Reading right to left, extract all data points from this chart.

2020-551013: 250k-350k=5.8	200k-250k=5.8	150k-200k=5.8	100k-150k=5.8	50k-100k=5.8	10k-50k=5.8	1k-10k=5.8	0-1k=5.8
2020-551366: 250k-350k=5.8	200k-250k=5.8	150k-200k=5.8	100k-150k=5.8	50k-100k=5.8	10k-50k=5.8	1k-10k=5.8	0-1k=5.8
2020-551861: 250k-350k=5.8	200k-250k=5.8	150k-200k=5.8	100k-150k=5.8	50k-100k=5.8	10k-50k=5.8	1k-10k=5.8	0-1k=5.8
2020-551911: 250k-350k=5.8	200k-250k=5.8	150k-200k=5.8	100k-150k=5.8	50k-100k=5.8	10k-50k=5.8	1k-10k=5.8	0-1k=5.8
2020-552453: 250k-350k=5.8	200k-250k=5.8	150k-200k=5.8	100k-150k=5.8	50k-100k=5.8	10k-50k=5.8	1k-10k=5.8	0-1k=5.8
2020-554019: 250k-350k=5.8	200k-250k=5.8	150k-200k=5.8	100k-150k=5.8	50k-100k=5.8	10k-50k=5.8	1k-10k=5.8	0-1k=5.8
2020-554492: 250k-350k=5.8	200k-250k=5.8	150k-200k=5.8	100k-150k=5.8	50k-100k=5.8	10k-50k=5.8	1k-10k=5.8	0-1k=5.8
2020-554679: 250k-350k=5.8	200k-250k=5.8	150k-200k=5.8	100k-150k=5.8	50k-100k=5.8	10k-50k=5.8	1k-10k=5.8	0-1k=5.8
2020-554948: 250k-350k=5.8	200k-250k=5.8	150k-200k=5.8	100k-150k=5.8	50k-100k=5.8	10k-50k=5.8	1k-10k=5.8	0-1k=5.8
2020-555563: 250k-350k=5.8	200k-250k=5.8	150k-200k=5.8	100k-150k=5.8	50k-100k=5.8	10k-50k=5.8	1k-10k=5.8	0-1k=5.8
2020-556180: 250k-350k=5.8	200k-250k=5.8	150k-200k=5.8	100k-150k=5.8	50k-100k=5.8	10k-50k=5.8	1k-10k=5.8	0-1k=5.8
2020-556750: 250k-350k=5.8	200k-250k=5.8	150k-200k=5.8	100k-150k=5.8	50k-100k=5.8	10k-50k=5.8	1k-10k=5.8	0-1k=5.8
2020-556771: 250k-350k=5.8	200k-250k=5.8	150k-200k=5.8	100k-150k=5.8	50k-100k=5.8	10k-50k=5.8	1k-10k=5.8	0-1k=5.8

________________________________________

[Exercise brief] Locate every line in the data above that contains the string "chart" and copy those lines out. Treat the match as case-sensitive.

[Answer space]
Reading right to left, extract all data points from this chart.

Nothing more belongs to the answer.